Linktipp: Ein Asteroid namens Ratzinger
Angelo Secchi ist selbst im Weltraum verewigt: Auf dem Mond sind ein Krater und die Gebirgsgruppe Montes Secchi nach ihm benannt, und auch der Asteroid mit der Nummer 4705 trägt seinen Namen. Er ist nicht der einzige Kirchenmann im Weltall.Secchi verbrachte die kurze Zeit seines Exils in England und den USA, wo er an der Jesuitenuniversität Georgetown lehrte. Die römische Republik war von kurzer Dauer, 1850 schon konnte Secchi zurück in den Vatikan, wo die Stelle seines Lebens auf ihn wartete: Francesco de Vico, der bisherige Direktor der vatikanischen Sternwarte, war im Exil gestorben, nicht ohne Secchi für seine Nachfolge vorzuschlagen.

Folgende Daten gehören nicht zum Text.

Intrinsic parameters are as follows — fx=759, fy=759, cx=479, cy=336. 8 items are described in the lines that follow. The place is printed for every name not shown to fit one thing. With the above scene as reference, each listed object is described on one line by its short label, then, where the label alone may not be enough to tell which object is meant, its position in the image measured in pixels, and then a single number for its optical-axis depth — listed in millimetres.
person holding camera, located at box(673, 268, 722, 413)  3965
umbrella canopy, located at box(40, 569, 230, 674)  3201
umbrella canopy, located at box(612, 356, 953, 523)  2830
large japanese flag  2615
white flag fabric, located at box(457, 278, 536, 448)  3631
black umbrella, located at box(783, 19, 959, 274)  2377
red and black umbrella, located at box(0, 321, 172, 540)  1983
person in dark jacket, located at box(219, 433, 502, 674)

Im Alter von nur 32 Jahren übernahm er die schon damals traditionsreiche Forschungseinrichtung am Collegio Romano – und eine beeindruckende wissenschaftliche Laufbahn begann.
Dem Licht der Sterne auf der Spur
Vor allem als Pionier der Astrophysik prägte er das Feld; viele astronomische Erfindungen gehen auf ihn zurück. "Die Fragen, die er damals aufgeworfen hat, treiben unsere Arbeit heute noch an", erklärt Consolmagno. "Wir haben natürlich größere Teleskope und genauere Spektrographen – aber Secchi würde heute in jedes Observatorium passen und verstehen, was wir warum tun."
Denn die noch heute übliche Methode der Klassifizierung von Himmelskörpern geht auf ihn zurück: 1859 hatten die Chemiker Gustav Kirchhoff und Robert Bunsen entdeckt, dass chemische Elemente die Flamme eines Gasbrenners unterschiedlich verfärben. Secchi wendete diese Erkenntnis bei der Erforschung der Sterne an, deren Licht er mit Prismen zerlegte und so Rückschlüsse auf ihre chemische Zusammensetzung ziehen konnte. Seine Unterscheidung von fünf verschiedenen Sterntypen war dann die Grundlage für die heute noch verwendete "Harvard-Klassfikation", die die Himmelskörper nach ähnlichen Kriterien sortiert.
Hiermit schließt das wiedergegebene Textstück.